- _To be done_:
A - Reproduce everything in the John Foxe text from "John Foxe (From" down to "for several centuries.".
B - Answer these from the John Foxe text:
(i) On what date did Foxe die?
(ii) Which college did Foxe enter at Oxford around 1534?
(iii) On what date did Foxe take his bachelor's degree?

- _Selection_:
▼

John Foxe (From Wikipedia)
John Foxe (1517–April 18, 1587), martyrologist, is remembered as the author of what is popularly known as Foxe’s Book of Martyrs, an account of Christian martyrs throughout history but especially emphasizing the sufferings of English Protestants from the fourteenth century through the reign of Mary I. Widely owned and read by English Puritans, the book helped mould British and American popular opinion about Roman Catholicism for several centuries.
1 Education
Foxe was born at Boston, in Lincolnshire, England of a middlingly prominent family and seems to have been an unusually studious and devout child. In about 1534, when he was about sixteen, he entered Brasenose College, Oxford, where he was the pupil of John Hawarden (or Harding), a fellow of the college. In 1535 Foxe was admitted to Magdalen College School, where he may either have been improving his Latin or acting as a junior instructor. He became a probationer fellow in July 1538 and a full fellow the following July.
Foxe took his bachelor’s degree on July 17, 1537, his master’s degree in July 1543, and was lecturer of logic, 1539-40. A series of letters in Foxe’s handwriting dated to 1544-45, shows Foxe to be “a man of friendly disposition and warm sympathies, deeply religious, an ardent student, zealous in making acquaintance with scholars.” By the time he was twenty-five, he had read the Latin and Greek fathers, the schoolmen, the canon law, and had “acquired no mean skill in the Hebrew language.”

▲

- _Raw data_:
▼

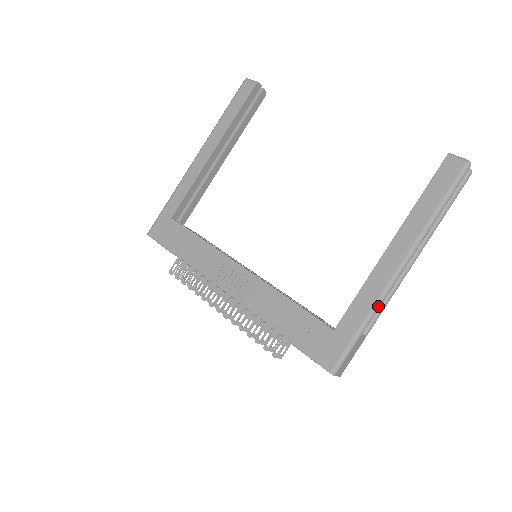
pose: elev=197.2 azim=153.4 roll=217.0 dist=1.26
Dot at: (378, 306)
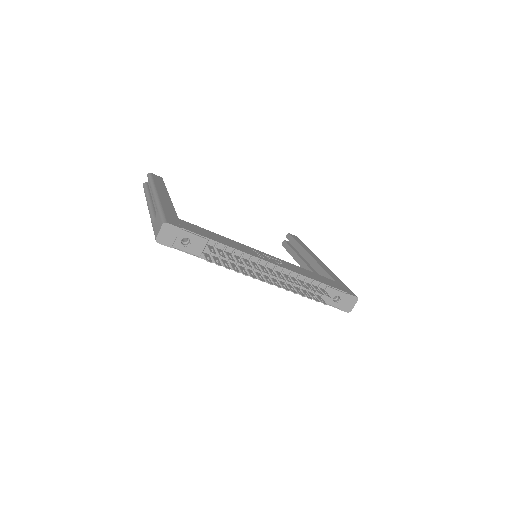
Dot at: occluded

▲

- _The replies_:
A -
John Foxe (From Wikipedia)
John Foxe (1517–April 18, 1587), martyrologist, is remembered as the author of what is popularly known as Foxe’s Book of Martyrs, an account of Christian martyrs throughout history but especially emphasizing the sufferings of English Protestants from the fourteenth century through the reign of Mary I. Widely owned and read by English Puritans, the book helped mould British and American popular opinion about Roman Catholicism for several centuries.

B -
(i) April 18, 1587
(ii) Brasenose College
(iii) July 17, 1537